== Trecho selecionado

A crescente crise na mobilidade urbana brasileira

Enviada em 26/10/2019

No governo Juscelino kubitschek, as construções de estradas  foram uma das prioridades governamentais em detrimento do crescimento do setor automobilístico. Entretanto, a larga criação de maneira desordenada de vias terrestres contribuiu para um fenômeno cada vez mais evidenciado hodiernamente: os altos índices de falta de mobilidade urbana. Dessa forma, é vital esquadrinhar os impasses decorrentes das atividades antrópicas.

====

→ Exercícios
1) No trecho sobre mobilidade urbana, em qual governo a construção de estradas foi uma das prioridades governamentais?
2) Dê prosseguimento ao trecho sobre mobilidade urbana a partir da última frase.
A listagem não tem nenhum papel nesta parte.

== Listagem

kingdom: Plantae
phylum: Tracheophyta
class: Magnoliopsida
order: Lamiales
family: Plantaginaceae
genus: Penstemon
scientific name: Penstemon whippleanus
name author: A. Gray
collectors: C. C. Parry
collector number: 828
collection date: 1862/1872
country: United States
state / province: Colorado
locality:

====

→ Respostas
1) No governo Juscelino Kubitschek.

2)
Na perspectiva jurídica, o ideário de ir e vir, no que se refere à locomoção sobre as vias nacionais, está contido no artigo 5 da constituição vigente. Contudo, o dispositivo legal encontra-se distante da efetivação, uma vez que; a dificuldade enfrentada pela população das médias e grandes capitais brasileiras é cada vez mais alarmante em detrimento das longas filas de espera nas estradas. Nesse sentido, surge o cenário caótico vivenciado na contemporaneidade, o qual se retrata as nefastas brigas de trânsito(visto que a convivência entre os motoristas é maior), bem como os exponenciais acidentes terrestres.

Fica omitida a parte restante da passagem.